Excerpt to read: Begin
From Notebook to Production

Last Updated on November 29, 2021 by Editorial Team

Author(s): Eija-Leena Koponen

Originally published on Towards AI the World’s Leading AI and Technology News and Media Company. If you are building an AI-related product or service, we invite you to consider becoming an AI sponsor. At Towards AI, we help scale AI and technology startups. Let us help you unleash your technology to the masses.

DevOps

How to Bridge the Gap between Data Science and Engineering?

Data Science ❤ Engineering — Image by author

Data Scientist was hyped to be the 21st century sexiest job. Now, in 2021, most of the companies have adopted some Data Science in their processes and core tasks, analyzing their customer base or optimizing and automating some of the manual processes. On the other hand, data scientists are still a very heterogeneous bunch of people, some having a background in Statistics, some in mechanical engineering, and some in Physics to name a few. Of course, there is increased output from actual Data Science Master’s programs to the workforce, but the majority of the folks are still self-taught (including me).

The bottleneck no longer seems to be the data but how to bring the exploratory projects into production. In other words, make Software Engineers and Data Scientists talk the same language to smooth the process.

Data Scientists are usually very good with fetching the data, wrangling it a bit, making visualizations, some initial models, and notebooks. But when it comes to the production phase, actually providing the model to end-users and integrating it to the (existing) tools, Data Scientist needs to pass the baton to Software engineers. Unfortunately, for a software engineer, these notebooks and messy scripts are often like shoddy cardboard models, and translating that to a real thing takes (way too much) time. So what would be the first steps to encourage everyone to take to bridge the gap?
Excerpt to read: End
Data to use: Begin
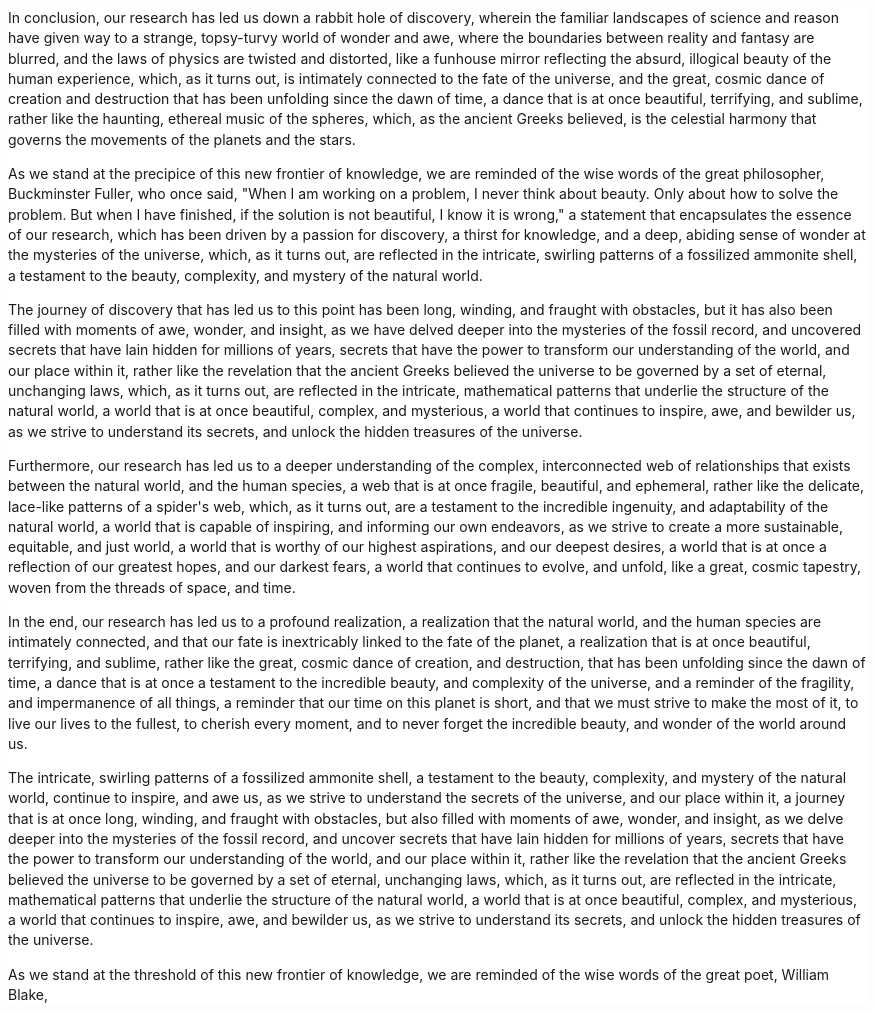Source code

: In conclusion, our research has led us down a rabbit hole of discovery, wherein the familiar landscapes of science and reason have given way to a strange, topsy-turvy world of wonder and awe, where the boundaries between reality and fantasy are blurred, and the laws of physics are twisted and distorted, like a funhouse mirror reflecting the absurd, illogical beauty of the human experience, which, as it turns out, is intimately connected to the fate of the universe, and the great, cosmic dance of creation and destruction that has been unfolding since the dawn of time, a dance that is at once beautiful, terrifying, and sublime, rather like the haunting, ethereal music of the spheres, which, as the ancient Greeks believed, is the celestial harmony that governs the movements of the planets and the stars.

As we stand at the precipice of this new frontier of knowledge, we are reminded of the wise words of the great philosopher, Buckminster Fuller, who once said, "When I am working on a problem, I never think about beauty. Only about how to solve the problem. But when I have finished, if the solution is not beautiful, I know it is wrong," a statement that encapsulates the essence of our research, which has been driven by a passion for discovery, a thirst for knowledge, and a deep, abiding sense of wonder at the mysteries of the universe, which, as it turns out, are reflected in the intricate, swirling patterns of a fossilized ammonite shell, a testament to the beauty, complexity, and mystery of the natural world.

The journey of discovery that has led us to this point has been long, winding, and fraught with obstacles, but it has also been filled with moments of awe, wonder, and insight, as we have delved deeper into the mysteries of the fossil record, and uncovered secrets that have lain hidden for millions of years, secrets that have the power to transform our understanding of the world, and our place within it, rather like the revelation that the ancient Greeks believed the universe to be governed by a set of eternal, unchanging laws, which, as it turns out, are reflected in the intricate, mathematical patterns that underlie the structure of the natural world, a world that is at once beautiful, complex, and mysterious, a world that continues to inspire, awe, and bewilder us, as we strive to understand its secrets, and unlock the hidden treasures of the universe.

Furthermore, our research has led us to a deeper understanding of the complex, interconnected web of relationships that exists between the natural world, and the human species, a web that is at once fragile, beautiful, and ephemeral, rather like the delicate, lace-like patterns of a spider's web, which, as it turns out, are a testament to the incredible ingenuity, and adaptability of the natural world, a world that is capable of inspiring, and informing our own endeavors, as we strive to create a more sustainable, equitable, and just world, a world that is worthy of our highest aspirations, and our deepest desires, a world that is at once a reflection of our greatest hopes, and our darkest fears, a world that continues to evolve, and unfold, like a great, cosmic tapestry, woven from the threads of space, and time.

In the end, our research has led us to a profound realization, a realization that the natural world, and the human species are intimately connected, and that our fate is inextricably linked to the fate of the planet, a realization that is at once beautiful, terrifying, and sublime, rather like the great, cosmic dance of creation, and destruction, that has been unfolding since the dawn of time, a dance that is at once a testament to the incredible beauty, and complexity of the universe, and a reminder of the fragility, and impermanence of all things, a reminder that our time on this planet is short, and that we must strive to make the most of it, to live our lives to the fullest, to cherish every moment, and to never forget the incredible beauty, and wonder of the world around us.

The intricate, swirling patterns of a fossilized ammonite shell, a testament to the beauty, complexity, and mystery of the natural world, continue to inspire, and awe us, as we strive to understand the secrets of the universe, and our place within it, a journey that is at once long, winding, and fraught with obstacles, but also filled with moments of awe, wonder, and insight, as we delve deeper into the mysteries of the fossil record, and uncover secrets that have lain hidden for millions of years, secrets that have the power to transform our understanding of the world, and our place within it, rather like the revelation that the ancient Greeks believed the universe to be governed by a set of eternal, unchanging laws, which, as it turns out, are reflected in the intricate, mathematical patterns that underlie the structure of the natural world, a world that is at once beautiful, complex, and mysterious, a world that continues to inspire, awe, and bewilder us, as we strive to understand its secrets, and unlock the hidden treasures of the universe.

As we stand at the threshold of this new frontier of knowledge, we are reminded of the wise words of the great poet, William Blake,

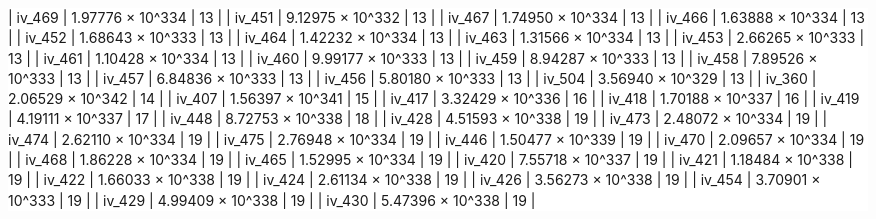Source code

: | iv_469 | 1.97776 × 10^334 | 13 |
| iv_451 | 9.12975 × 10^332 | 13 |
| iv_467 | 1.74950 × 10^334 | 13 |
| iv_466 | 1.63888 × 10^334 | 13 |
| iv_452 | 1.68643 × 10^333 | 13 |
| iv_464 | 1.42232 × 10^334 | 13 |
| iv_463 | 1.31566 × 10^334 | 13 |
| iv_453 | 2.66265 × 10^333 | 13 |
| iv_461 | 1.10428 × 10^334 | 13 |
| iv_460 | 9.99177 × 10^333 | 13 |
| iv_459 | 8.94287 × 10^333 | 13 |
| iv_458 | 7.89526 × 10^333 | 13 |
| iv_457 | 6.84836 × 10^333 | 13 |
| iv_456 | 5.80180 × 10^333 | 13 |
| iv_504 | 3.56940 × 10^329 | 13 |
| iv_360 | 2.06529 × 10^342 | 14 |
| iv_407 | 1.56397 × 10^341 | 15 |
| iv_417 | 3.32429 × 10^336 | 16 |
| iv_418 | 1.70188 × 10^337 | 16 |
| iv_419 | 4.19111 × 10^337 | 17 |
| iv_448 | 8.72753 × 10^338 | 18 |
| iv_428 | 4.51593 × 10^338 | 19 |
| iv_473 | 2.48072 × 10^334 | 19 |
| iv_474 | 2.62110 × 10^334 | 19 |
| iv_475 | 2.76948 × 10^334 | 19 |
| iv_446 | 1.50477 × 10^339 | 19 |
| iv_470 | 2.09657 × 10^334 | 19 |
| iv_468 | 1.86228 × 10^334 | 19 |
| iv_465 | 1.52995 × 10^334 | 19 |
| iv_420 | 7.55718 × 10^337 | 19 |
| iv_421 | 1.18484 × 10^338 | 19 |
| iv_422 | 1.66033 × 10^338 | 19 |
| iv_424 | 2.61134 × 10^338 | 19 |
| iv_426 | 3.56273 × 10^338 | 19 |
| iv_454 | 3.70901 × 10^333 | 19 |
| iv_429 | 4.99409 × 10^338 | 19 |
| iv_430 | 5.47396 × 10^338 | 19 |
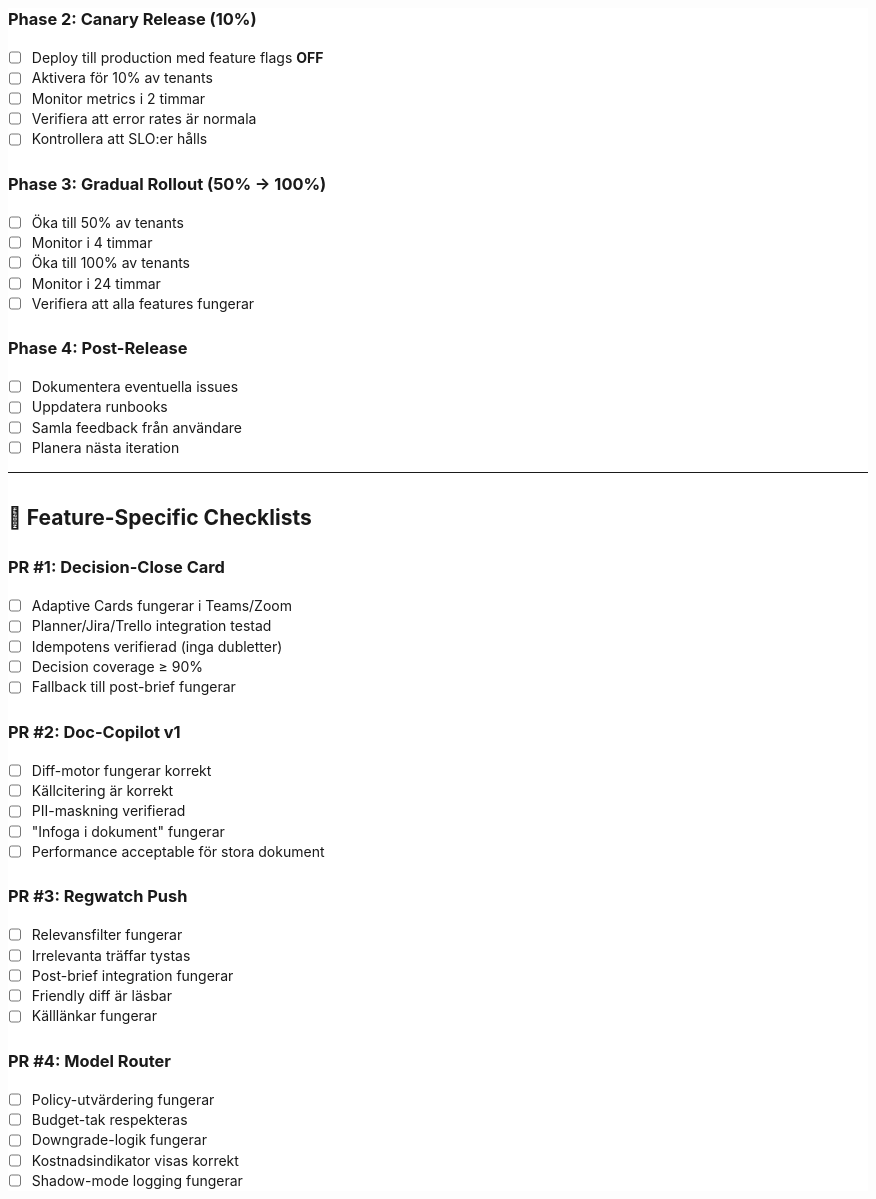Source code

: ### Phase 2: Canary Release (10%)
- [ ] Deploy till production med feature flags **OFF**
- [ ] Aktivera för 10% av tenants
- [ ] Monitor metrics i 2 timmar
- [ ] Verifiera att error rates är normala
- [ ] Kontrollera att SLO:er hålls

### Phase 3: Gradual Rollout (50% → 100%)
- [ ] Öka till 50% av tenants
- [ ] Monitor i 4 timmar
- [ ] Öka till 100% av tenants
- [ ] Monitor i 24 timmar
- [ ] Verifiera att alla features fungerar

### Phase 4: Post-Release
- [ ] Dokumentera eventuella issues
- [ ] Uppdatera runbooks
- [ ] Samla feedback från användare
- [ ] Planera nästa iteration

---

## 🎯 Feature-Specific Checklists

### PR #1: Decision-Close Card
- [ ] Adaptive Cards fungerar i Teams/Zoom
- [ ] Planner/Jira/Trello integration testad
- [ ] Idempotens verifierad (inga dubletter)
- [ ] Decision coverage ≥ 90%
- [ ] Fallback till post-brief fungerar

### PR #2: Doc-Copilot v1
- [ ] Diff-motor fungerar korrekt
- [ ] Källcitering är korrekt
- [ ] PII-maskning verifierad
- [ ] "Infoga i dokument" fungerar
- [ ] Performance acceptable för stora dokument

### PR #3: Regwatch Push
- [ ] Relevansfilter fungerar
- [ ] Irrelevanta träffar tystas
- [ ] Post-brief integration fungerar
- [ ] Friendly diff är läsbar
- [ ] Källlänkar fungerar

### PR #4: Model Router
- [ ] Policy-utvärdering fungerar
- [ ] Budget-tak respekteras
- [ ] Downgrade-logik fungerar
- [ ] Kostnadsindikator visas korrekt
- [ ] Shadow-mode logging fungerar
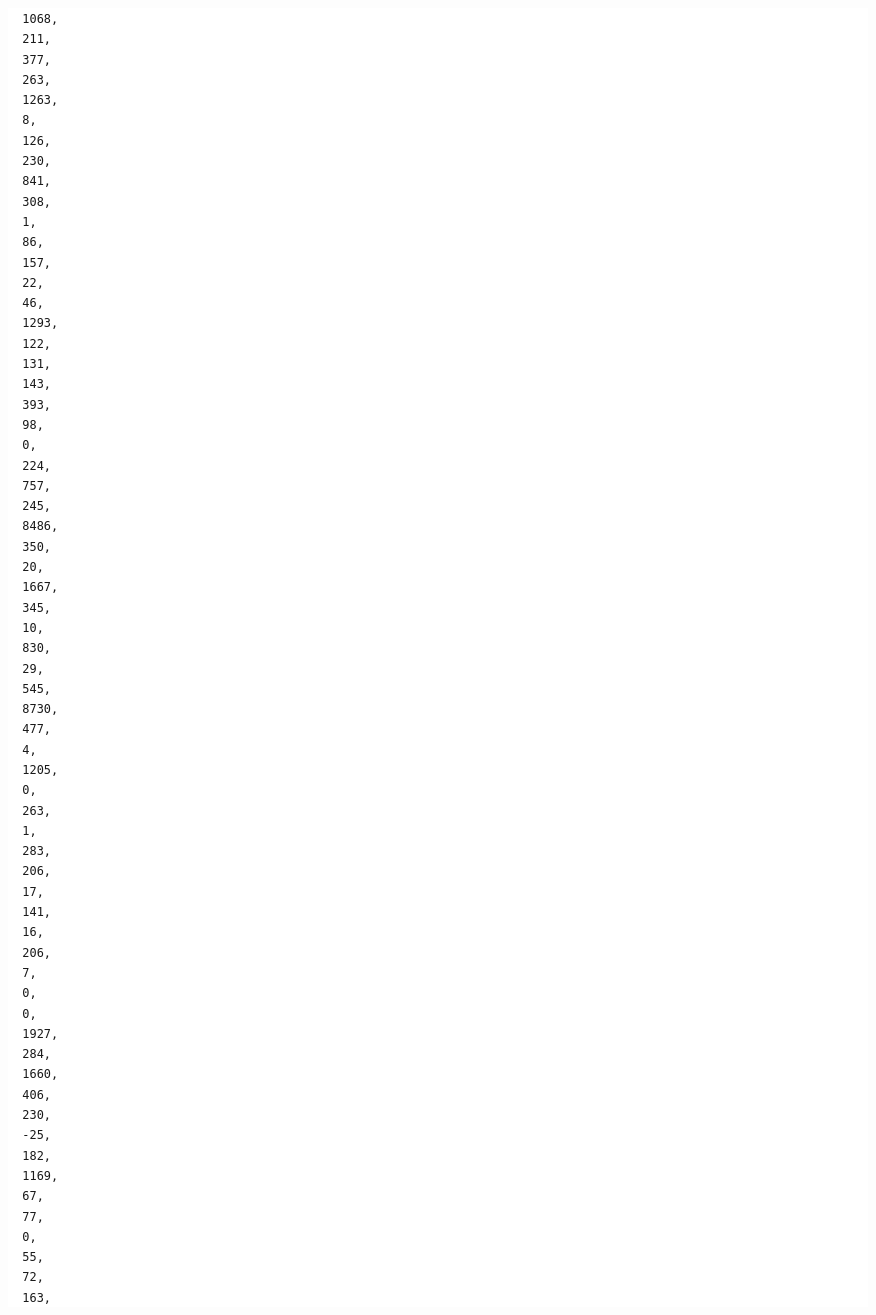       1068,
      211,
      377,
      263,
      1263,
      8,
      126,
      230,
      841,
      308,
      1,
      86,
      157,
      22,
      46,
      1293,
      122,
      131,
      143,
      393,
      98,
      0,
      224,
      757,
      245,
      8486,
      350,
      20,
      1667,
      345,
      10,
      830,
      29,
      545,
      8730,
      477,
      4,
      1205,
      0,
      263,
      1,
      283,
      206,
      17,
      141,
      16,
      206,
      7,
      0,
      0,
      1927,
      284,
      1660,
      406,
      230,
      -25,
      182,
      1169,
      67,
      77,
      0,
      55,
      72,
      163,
Data to use: End
> _Actions to take_:
1. Reproduce the piece on bridging data science and engineering, starting with "Data Scientist was" and going on through "self-taught (including me).".
2. In the entries, rename "PR" to "Change" in the lines starting with the line with "### PR #1: Decision-Close Card" and going on through the line with "- [ ] Källlänkar fungerar". Return only those lines, with nothing else changed.

> _List of solutions_:
1.
Data Scientist was hyped to be the 21st century sexiest job. Now, in 2021, most of the companies have adopted some Data Science in their processes and core tasks, analyzing their customer base or optimizing and automating some of the manual processes. On the other hand, data scientists are still a very heterogeneous bunch of people, some having a background in Statistics, some in mechanical engineering, and some in Physics to name a few. Of course, there is increased output from actual Data Science Master’s programs to the workforce, but the majority of the folks are still self-taught (including me).

2.
### Change #1: Decision-Close Card
- [ ] Adaptive Cards fungerar i Teams/Zoom
- [ ] Planner/Jira/Trello integration testad
- [ ] Idempotens verifierad (inga dubletter)
- [ ] Decision coverage ≥ 90%
- [ ] Fallback till post-brief fungerar

### Change #2: Doc-Copilot v1
- [ ] Diff-motor fungerar korrekt
- [ ] Källcitering är korrekt
- [ ] PII-maskning verifierad
- [ ] "Infoga i dokument" fungerar
- [ ] Performance acceptable för stora dokument

### Change #3: Regwatch Push
- [ ] Relevansfilter fungerar
- [ ] Irrelevanta träffar tystas
- [ ] Post-brief integration fungerar
- [ ] Friendly diff är läsbar
- [ ] Källlänkar fungerar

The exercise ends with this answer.